Data Issues¶
Reference
preprocessing link
Missing Values¶
Types¶
An entry \(x_{ij}\) can be missing due to various reasons.
Completely at Random¶
Missing completely at random (MCAR) means for each variable \(j\), every entry is equally likely to be missing
Then we have a smaller sample. This will increase the standard errors of estimators (lower precision), but it does not cause bias.
At Random¶
Missing at random (MAR) means that the probability of missing can also depend on some attributes of the subject, say other values \(x_{i, -j}\)
Not at Random¶
Missing not at random (MNAR) means that the probability of missing can depends on some unobservable variables \(Z_{ij}\)
Depends on Response¶
The probability of missing depends on the value of \(y\).
In this case, in the missing data, the relation estimated from the observed data may not hold.
Imputation¶
Imputation means how we fill the missing entries.
Drop¶
Simple drop observation \(i\) if any entry \(x_{ij}\) is missing.

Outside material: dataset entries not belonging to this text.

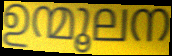
ഉന്മൂലന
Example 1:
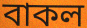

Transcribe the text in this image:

বাকল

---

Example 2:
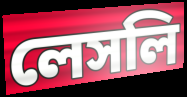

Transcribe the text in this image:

লেসলি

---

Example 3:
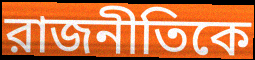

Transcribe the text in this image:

রাজনীতিকে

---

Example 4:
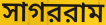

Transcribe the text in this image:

সাগররাম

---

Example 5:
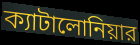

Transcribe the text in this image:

ক্যাটালোনিয়ার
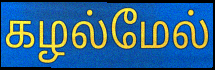
கழல்மேல்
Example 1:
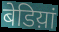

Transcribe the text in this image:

बेडिय़ां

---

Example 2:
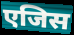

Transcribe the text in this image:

एजिस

This is acceptable when in MAR, MCAR and when the missing is infrequent.
By Mean or Mode¶
We can impute \(x_{ij}\) by the column mean \(\bar{x}_{\cdot j}\) or column mode. But if \(x_{ij}\) is deterministic on other variables, then after imputation this dependent relation does not hold.
By Regression¶
Suppose \(X_j\) is deterministic on other explanatory variables \(X_{-j}\), we can estimate this relation by regression \(x_j\) over all other explanatory variables to maintain this dependent relation in the imputed data.
Side-effect
Clearly, this method increases multicollinearity among the variables, measured by \(\operatorname{VIF}_j\). In general, in linear regression, after imputation
\(\left\vert \hat{\beta}_j \right\vert\) decreases
\(\hat{\sigma}^2\) increases
By EM Algorithm¶
We treat the missing entires as latent variables, and use EM algorithm to impute the values.

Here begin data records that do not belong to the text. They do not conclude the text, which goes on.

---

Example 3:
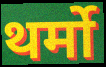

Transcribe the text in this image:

थर्मो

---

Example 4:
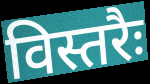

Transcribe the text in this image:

विस्तरैः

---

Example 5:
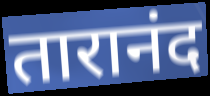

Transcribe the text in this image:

तारानंद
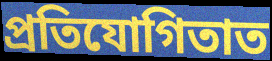
প্ৰতিযোগিতাত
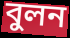
বুলন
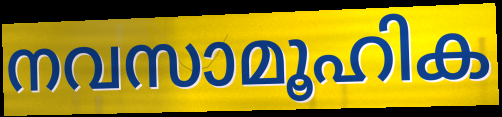
നവസാമൂഹിക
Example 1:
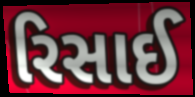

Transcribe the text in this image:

રિસાઈ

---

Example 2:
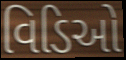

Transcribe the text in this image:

વિડિઓ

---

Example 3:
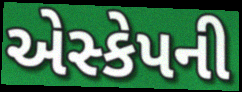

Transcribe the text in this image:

એસ્કેપની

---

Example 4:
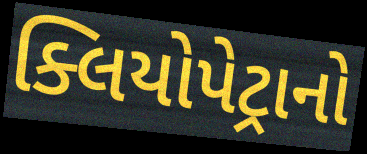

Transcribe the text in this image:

ક્લિયોપેટ્રાનો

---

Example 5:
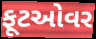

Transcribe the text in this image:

ફૂટઓવર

Make initial guess of missing values
Iterate
Find maximum likelihood estimates of the parameters \(\theta\) of the assumed joint distribution of the variables, using all data \((x_{miss}, x_{obs})\)
Update missing values \(x_{miss}\) by conditional expectation \(\mathbb{E} [x_{miss} \mid x_{obs}, \theta]\)
Imbalanced Data¶
up/down sampling to make them balance in the data set
Synthetic Minority Oversampling Technique (SMOTE)

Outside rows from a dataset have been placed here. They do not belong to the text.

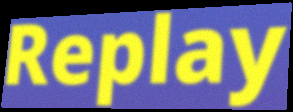
Replay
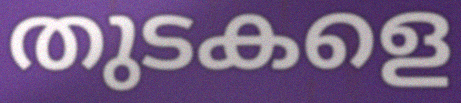
തുടകളെ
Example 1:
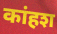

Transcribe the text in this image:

कांहश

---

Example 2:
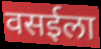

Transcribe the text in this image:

वसईला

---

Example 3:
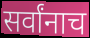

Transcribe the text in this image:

सर्वांनाच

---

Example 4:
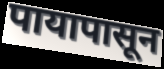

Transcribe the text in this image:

पायापासून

up/down weighting in the loss function
Normality¶
Some model or methods assume normality of data. If some variables are not from normal distribution, we can try to transform them to normal.
Standardization¶
When will we use standardization?
For algorithms using Euclidean distance, e.g. k-means
For dimension reduction method involves variance, e.g. PCA
For gradient descent, to reduce noise in the trajectory